After Kirkpatrick died in Calcutta on 15 October 1805, Khair-un-Nissa, who was only 19 years old, had a brief love affair with Kirkpatrick's assistant, Henry Russell, who would become the Resident in Hyderabad in 1810. After what Russell appears to have regarded as a brief fling, he abandoned Khair-un-Nissa who, with her reputation now ruined, was unable to prevent greedy relatives from taking over the valuable landed estates she had inherited from her father. Russell married a half-Portuguese woman. Although she, as a disgraced woman consequent to the love affair with Russell, was not allowed by her family to return to Hyderabad for some years, after the death of a senior male relative she was eventually allowed to return, and died in Hyderabad on 22 September 1813 aged 27.

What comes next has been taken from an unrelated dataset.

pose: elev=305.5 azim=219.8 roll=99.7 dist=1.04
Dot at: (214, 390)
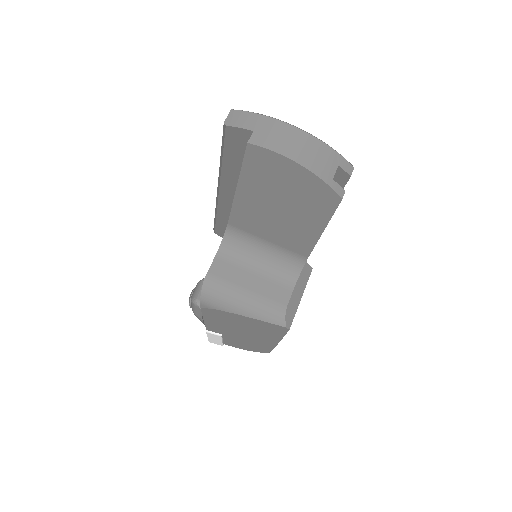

Kirkpatrick and Khair-un-Nissa together had two children: a son, Mir Ghulam Ali Sahib Allum and a daughter, Noor-un-Nissa Sahib Begum. Their father had sent them to England to live with their grandfather Colonel James Kirkpatrick, in London and Keston, Kent, shortly before his own, unexpected death at a young age. The two children were baptised on 25 March 1805 at St. Mary’s Church, Marylebone Road, and were thereafter known by their new Christian names, William George Kirkpatrick and Katherine Aurora "Kitty" Kirkpatrick. William was disabled in 1812 after falling into a copper of boiling water and had to have an arm amputated; he married and had three children but died in 1828 aged 27. Kitty was for a few years the love interest of the Scottish writer and philosopher Thomas Carlyle, then a young tutor of no fortune, an ineligible match for an heiress. She married Captain James Winslowe Phillipps and they had seven children. She died in Torquay, Devon, in 1889.

==Popular culture==
A large part of White Mughals, a book by the historian William Dalrymple, concerns Kirkpatrick's relationship with Khair-un-Nissa.